Forward-Looking Statements
This communication may contain “forward-looking statements” within the meaning of the Private Securities Litigation Reform Act of 1995. Statements other than statements of historical facts included in this communication may constitute forward-looking statements and are not guarantees of future performance or results and involve a number of risks and uncertainties. Actual results may differ materially from those expressed or implied in the forward-looking statements as a result of a number of factors, including those described from time to time in filings with the Securities and Exchange Commission. GCIC undertakes no duty to update any forward-looking statement made herein. All forward-looking statements speak only as of the date of this communication.

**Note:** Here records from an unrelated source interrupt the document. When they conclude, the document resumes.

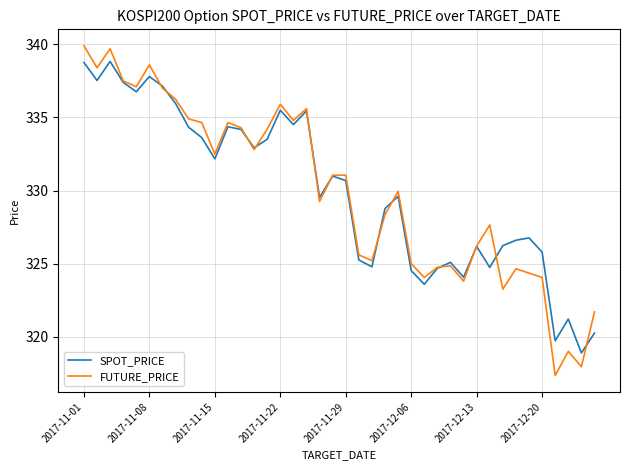

Which series has the widest spread of values?

FUTURE_PRICE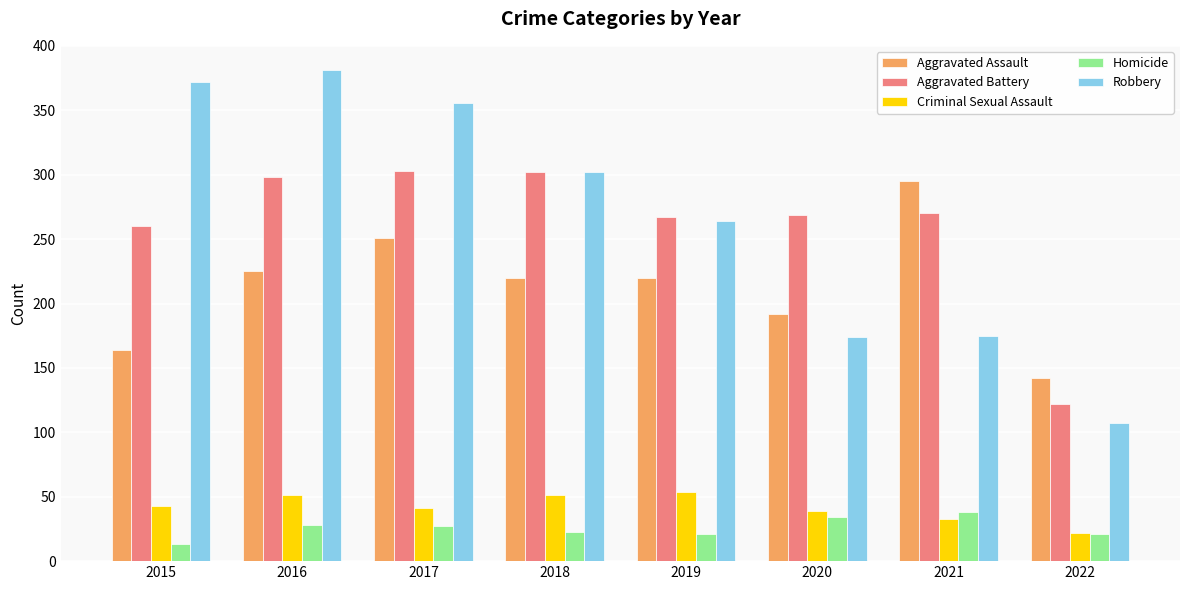

What is the approximate value of Robbery at 2019?

264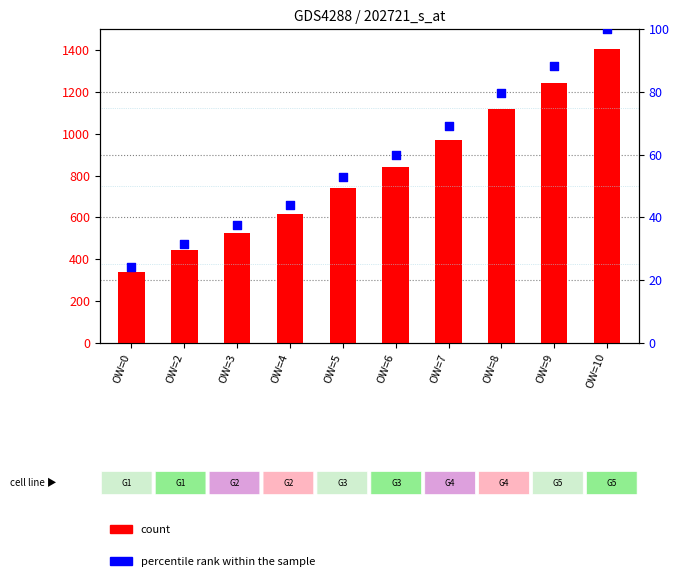

Which series contains the lowest Y value?

percentile rank within the sample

Additional Information and Where to Find It
This communication relates to a proposed business combination involving GCIC and GBDC (the “Merger”), along with related proposals for which stockholder approval will be sought (collectively, the “Proposals”). In connection with the Proposals, each of GCIC and GBDC intend to file relevant materials with the SEC, including a registration statement on Form N-14, which will include a joint proxy statement of GBDC and GCIC and a prospectus of GBDC (the “Proxy Statement”). This communication does not constitute an offer to sell or the solicitation of an offer to buy any securities or a solicitation of any vote or approval. No offer of securities shall be made except by means of a prospectus meeting the requirements of Section 10 of the Securities Act. STOCKHOLDERS OF EACH OF GCIC AND GBDC ARE URGED TO READ ALL RELEVANT DOCUMENTS FILED WITH THE SEC, INCLUDING THE PROXY STATEMENT WHEN IT BECOMES AVAILABLE, AS WELL AS ANY AMENDMENTS OR SUPPLEMENTS THERETO, BECAUSE THEY WILL CONTAIN IMPORTANT INFORMATION ABOUT GCIC, GBDC, THE MERGER AND THE PROPOSALS. Investors and security holders will be able to obtain the documents filed with the SEC free of charge at the SEC’s web site, http://www.sec.gov or, for documents filed by GBDC, from GBDC’s website at http://www.golubcapitalbdc.com.
Participants in the Solicitation
GCIC and GBDC and their respective directors, executive officers and certain other members of management and employees of GC Advisors LLC and its affiliates, may be deemed to be participants in the solicitation of proxies from the stockholders of GCIC and GBDC in connection with the Proposals. Information regarding the persons who may, under the rules of the SEC, be considered participants in the solicitation of the GCIC and GBDC stockholders in connection with the Proposals will be contained in the Proxy Statement when such document becomes available. This document may be obtained free of charge from the sources indicated above.